Morning Joe Crew Rips Hillary Apology: 'Hostage Video...Lie...Freakish'

September 9th, 2015 8:09 AM

My mother had a saying about heeding warnings from others: "if one person tells you you're drunk, ignore him.  If two people tell you you're drunk, lie down."  So what should Hillary Clinton do when the entire Morning Joe panel tells her that her supposed apology on ABC last night was a total bust?

From Joe Scarborough saying it looked like a "hostage video," to John Heilemann saying her apology proved that everything she had said about no one caring about the issue was a "lie," to Mika Brzezinski speaking of the "freakish" control exercised by the Clinton camp, to Willie Geist flatly contradicting Hillary's assertion that her actions were "allowed," the panning of Hillary's performance was unanimous.  

Scarborough went on to say that if Hillary's numbers drop just a few points further, into the 30s, the likes of Biden, Gore and Kerry will decide "it's time to move."

Let's take Joe's thought one step further.  With this drumbeat of scandal, with FBI investigations ongoing, aides taking the Fifth, the president's spokesman speaking glowingly of Biden, wouldn't any candidate other than Hillary be long gone from this race?

Note: The screencap is of the moment at which the camera came back to the set after the clip of Hillary's "apology" had rolled.  Joe smirks while a mortified Mika shuts her eyes.


JOE SCARBOROUGH: Climactic ending to Hillary Clinton and the dragging and the finally apologizing. Let's watch. Let's see how it went. 

HILLARY CLINTON: What I had done was allowed. It was aboveboard. But in retrospect, certainly, as I look back at it now, even thought it was allowed, I should have used two accounts. One for personal, one for work-related e-mails. That was a mistake. I'm sorry about that. I take responsibility.

[Extended silence on Morning Joe set; Joe Scarborough mockingly wipes a tear away.] 

MIKE BARNICLE: When are we going to see the real ending?

MIKA BRZEZINSKI: I think she did it on -- 

JOE SCARBOROUGH: Just do the end of it. Hold on a second. Replay that ending. Just listen to how flat her voice is at the end. Seriously, this was a hostage video . . . It's almost as if she purposefully said it as quickly and as flatly and as --

MIKA: -- unwillingly.

JOE: -- unwillingly as humanly possible.

. . . 

JOHN HEILEMANN: The whole, the point that she's now gotten to does suggest that everything that she has said previously about the fact that no one's paying attention, it hasn't affected my campaign, none of this has mattered, no one cares, that that has all been a lie. 
 

. . . 

JOE: The best way to describe this, Mika, you just said it, it's all so ham-fisted. 
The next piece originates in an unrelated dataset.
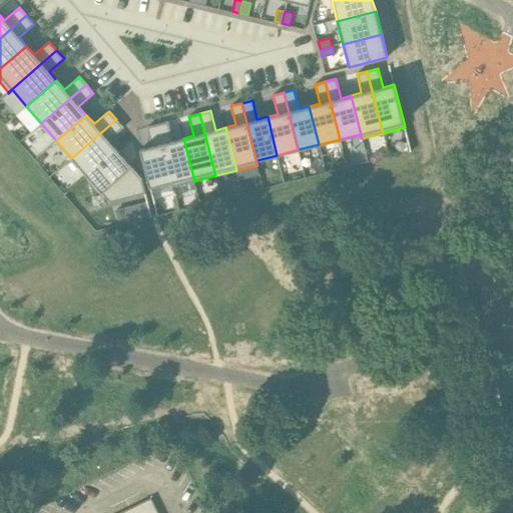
[(116,119),(71,158),(86,175),(116,149),(108,140),(123,127),(116,119)]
MIKA: Well, I'm just going to say, I think she can do ten times better than this. I really do. I've seen it, I know it. And I know it's in her. And I want it to work for her, which is frustrating. But there's a couple of things that they cannot get around and that is being overly controlling to the point of being freakish.

. . . 

WILLIE GEIST: She was obviously pushed in this direction.  But I'm more with you. Less about her tone than with the "allowed" and the semantic game about what was legal and what was allowed. There was a State Department policy nine months into her term that said it was not allowed. Everything had to be captured on State Department servers, and all of her e-mails were not captured on State Department servers. 

MIKA: So it was not allowed. 

JOE: It was certainly not allowed. 

MIKA: Heilemann, was it allowed? 

JOE: Nine months in, the Obama administration said, like Willie said, all e-mails had to be captured on the State Department server. 

MIKA: Thank you, Willie. Thank you for reporting the honest truth. 

. . . 

JOE: Any candidate in America running for any race in America and you were at 52% last month and you're at 42% this month, there is something terribly wrong. And there is something about that 40 level. Hillary does not want to drop any more. Does not want to get into the 30s. Because then, that is when the Al Gores of the world and the John Kerrys of the world and the Joe Bidens of the world start thinking, she's in the 30s: it's time to move.